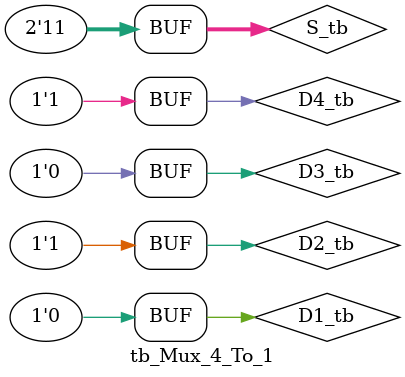
<source format=v>
`timescale 1ns / 1ps


module tb_Mux_4_To_1();

    reg [1:0]S_tb = 2'b00;
    reg D1_tb = 0;
    reg D2_tb = 0;
    reg D3_tb = 0;
    reg D4_tb = 0;
    wire Y_tb;

    Mux_4_To_1 instant
    (
        .S(S_tb),
        .D1(D1_tb),
        .D2(D2_tb),
        .D3(D3_tb),
        .D4(D4_tb),
        .Y(Y_tb)
        
    );

    initial
     begin
        D1_tb = 0;
        D2_tb = 1;
        D3_tb = 0;
        D4_tb = 1;
        S_tb = 2'b00;
        #20;
     
        D1_tb = 0;
        D2_tb = 1;
        D3_tb = 0;
        D4_tb = 1;
        S_tb = 2'b01;
        #20;
     
        D1_tb = 0;
        D2_tb = 1;
        D3_tb = 0;
        D4_tb = 1;
        S_tb = 2'b10;
        #20;
     
        D1_tb = 0;
        D2_tb = 1;
        D3_tb = 0;
        D4_tb = 1;
        S_tb = 2'b11;
        #20;
     end
endmodule

</source>
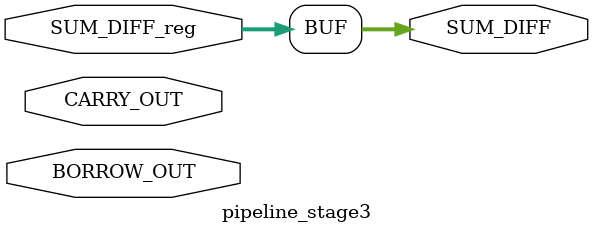
<source format=v>
module add_sub (
    input [15:0] A,
    input [15:0] B,
    input CTRL,
    output [15:0] SUM_DIFF,
    output CARRY_OUT_BORROW_OUT
);

reg [15:0] A_reg, B_reg, SUM_DIFF_reg;
reg CTRL_reg;
reg CARRY_IN_reg, BORROW_IN_reg;
wire CARRY_OUT, BORROW_OUT;

assign CARRY_OUT_BORROW_OUT = (CTRL == 0) ? CARRY_OUT : BORROW_OUT;

pipeline_stage1 stage1 (
    .A(A),
    .B(B),
    .CTRL(CTRL),
    .A_reg(A_reg),
    .B_reg(B_reg),
    .CTRL_reg(CTRL_reg),
    .CARRY_IN_reg(CARRY_IN_reg),
    .BORROW_IN_reg(BORROW_IN_reg)
);

pipeline_stage2 stage2 (
    .A_reg(A_reg),
    .B_reg(B_reg),
    .CTRL_reg(CTRL_reg),
    .CARRY_IN_reg(CARRY_IN_reg),
    .BORROW_IN_reg(BORROW_IN_reg),
    .SUM_DIFF_reg(SUM_DIFF_reg),
    .CARRY_OUT(CARRY_OUT),
    .BORROW_OUT(BORROW_OUT)
);

pipeline_stage3 stage3 (
    .SUM_DIFF_reg(SUM_DIFF_reg),
    .CARRY_OUT(CARRY_OUT),
    .BORROW_OUT(BORROW_OUT),
    .SUM_DIFF(SUM_DIFF)
);

endmodule

module pipeline_stage1 (
    input [15:0] A,
    input [15:0] B,
    input CTRL,
    output reg [15:0] A_reg,
    output reg [15:0] B_reg,
    output reg CTRL_reg,
    output reg CARRY_IN_reg,
    output reg BORROW_IN_reg
);

always @(A, B, CTRL) begin
    A_reg <= A;
    B_reg <= B;
    CTRL_reg <= CTRL;
    CARRY_IN_reg <= 1'b0;
    BORROW_IN_reg <= 1'b0;
end

endmodule

module pipeline_stage2 (
    input [15:0] A_reg,
    input [15:0] B_reg,
    input CTRL_reg,
    input CARRY_IN_reg,
    input BORROW_IN_reg,
    output reg [15:0] SUM_DIFF_reg,
    output reg CARRY_OUT,
    output reg BORROW_OUT
);

always @(A_reg, B_reg, CTRL_reg, CARRY_IN_reg, BORROW_IN_reg) begin
    if (CTRL_reg == 0) begin
        {CARRY_OUT, SUM_DIFF_reg} <= A_reg + B_reg + CARRY_IN_reg;
        BORROW_OUT <= (A_reg < B_reg) || ((A_reg == B_reg) && (CARRY_IN_reg == 1'b1));
    end else begin
        {BORROW_OUT, SUM_DIFF_reg} <= A_reg - B_reg - BORROW_IN_reg;
        CARRY_OUT <= (A_reg >= B_reg) && ((A_reg != B_reg) || (BORROW_IN_reg == 1'b1));
    end
end

endmodule

module pipeline_stage3 (
    input [15:0] SUM_DIFF_reg,
    input CARRY_OUT,
    input BORROW_OUT,
    output [15:0] SUM_DIFF
);

assign SUM_DIFF = SUM_DIFF_reg;

endmodule
</source>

#### [PROBLEM DETAILS]
The response should restate the material above word for word and contain no pictures.

#### [RESULT OF THIS EXERCISE]
<source format=v>
`timescale 1ns / 1ps


module tb_Mux_4_To_1();

    reg [1:0]S_tb = 2'b00;
    reg D1_tb = 0;
    reg D2_tb = 0;
    reg D3_tb = 0;
    reg D4_tb = 0;
    wire Y_tb;

    Mux_4_To_1 instant
    (
        .S(S_tb),
        .D1(D1_tb),
        .D2(D2_tb),
        .D3(D3_tb),
        .D4(D4_tb),
        .Y(Y_tb)
        
    );

    initial
     begin
        D1_tb = 0;
        D2_tb = 1;
        D3_tb = 0;
        D4_tb = 1;
        S_tb = 2'b00;
        #20;
     
        D1_tb = 0;
        D2_tb = 1;
        D3_tb = 0;
        D4_tb = 1;
        S_tb = 2'b01;
        #20;
     
        D1_tb = 0;
        D2_tb = 1;
        D3_tb = 0;
        D4_tb = 1;
        S_tb = 2'b10;
        #20;
     
        D1_tb = 0;
        D2_tb = 1;
        D3_tb = 0;
        D4_tb = 1;
        S_tb = 2'b11;
        #20;
     end
endmodule

</source>
<source format=v>
module add_sub (
    input [15:0] A,
    input [15:0] B,
    input CTRL,
    output [15:0] SUM_DIFF,
    output CARRY_OUT_BORROW_OUT
);

reg [15:0] A_reg, B_reg, SUM_DIFF_reg;
reg CTRL_reg;
reg CARRY_IN_reg, BORROW_IN_reg;
wire CARRY_OUT, BORROW_OUT;

assign CARRY_OUT_BORROW_OUT = (CTRL == 0) ? CARRY_OUT : BORROW_OUT;

pipeline_stage1 stage1 (
    .A(A),
    .B(B),
    .CTRL(CTRL),
    .A_reg(A_reg),
    .B_reg(B_reg),
    .CTRL_reg(CTRL_reg),
    .CARRY_IN_reg(CARRY_IN_reg),
    .BORROW_IN_reg(BORROW_IN_reg)
);

pipeline_stage2 stage2 (
    .A_reg(A_reg),
    .B_reg(B_reg),
    .CTRL_reg(CTRL_reg),
    .CARRY_IN_reg(CARRY_IN_reg),
    .BORROW_IN_reg(BORROW_IN_reg),
    .SUM_DIFF_reg(SUM_DIFF_reg),
    .CARRY_OUT(CARRY_OUT),
    .BORROW_OUT(BORROW_OUT)
);

pipeline_stage3 stage3 (
    .SUM_DIFF_reg(SUM_DIFF_reg),
    .CARRY_OUT(CARRY_OUT),
    .BORROW_OUT(BORROW_OUT),
    .SUM_DIFF(SUM_DIFF)
);

endmodule

module pipeline_stage1 (
    input [15:0] A,
    input [15:0] B,
    input CTRL,
    output reg [15:0] A_reg,
    output reg [15:0] B_reg,
    output reg CTRL_reg,
    output reg CARRY_IN_reg,
    output reg BORROW_IN_reg
);

always @(A, B, CTRL) begin
    A_reg <= A;
    B_reg <= B;
    CTRL_reg <= CTRL;
    CARRY_IN_reg <= 1'b0;
    BORROW_IN_reg <= 1'b0;
end

endmodule

module pipeline_stage2 (
    input [15:0] A_reg,
    input [15:0] B_reg,
    input CTRL_reg,
    input CARRY_IN_reg,
    input BORROW_IN_reg,
    output reg [15:0] SUM_DIFF_reg,
    output reg CARRY_OUT,
    output reg BORROW_OUT
);

always @(A_reg, B_reg, CTRL_reg, CARRY_IN_reg, BORROW_IN_reg) begin
    if (CTRL_reg == 0) begin
        {CARRY_OUT, SUM_DIFF_reg} <= A_reg + B_reg + CARRY_IN_reg;
        BORROW_OUT <= (A_reg < B_reg) || ((A_reg == B_reg) && (CARRY_IN_reg == 1'b1));
    end else begin
        {BORROW_OUT, SUM_DIFF_reg} <= A_reg - B_reg - BORROW_IN_reg;
        CARRY_OUT <= (A_reg >= B_reg) && ((A_reg != B_reg) || (BORROW_IN_reg == 1'b1));
    end
end

endmodule

module pipeline_stage3 (
    input [15:0] SUM_DIFF_reg,
    input CARRY_OUT,
    input BORROW_OUT,
    output [15:0] SUM_DIFF
);

assign SUM_DIFF = SUM_DIFF_reg;

endmodule
</source>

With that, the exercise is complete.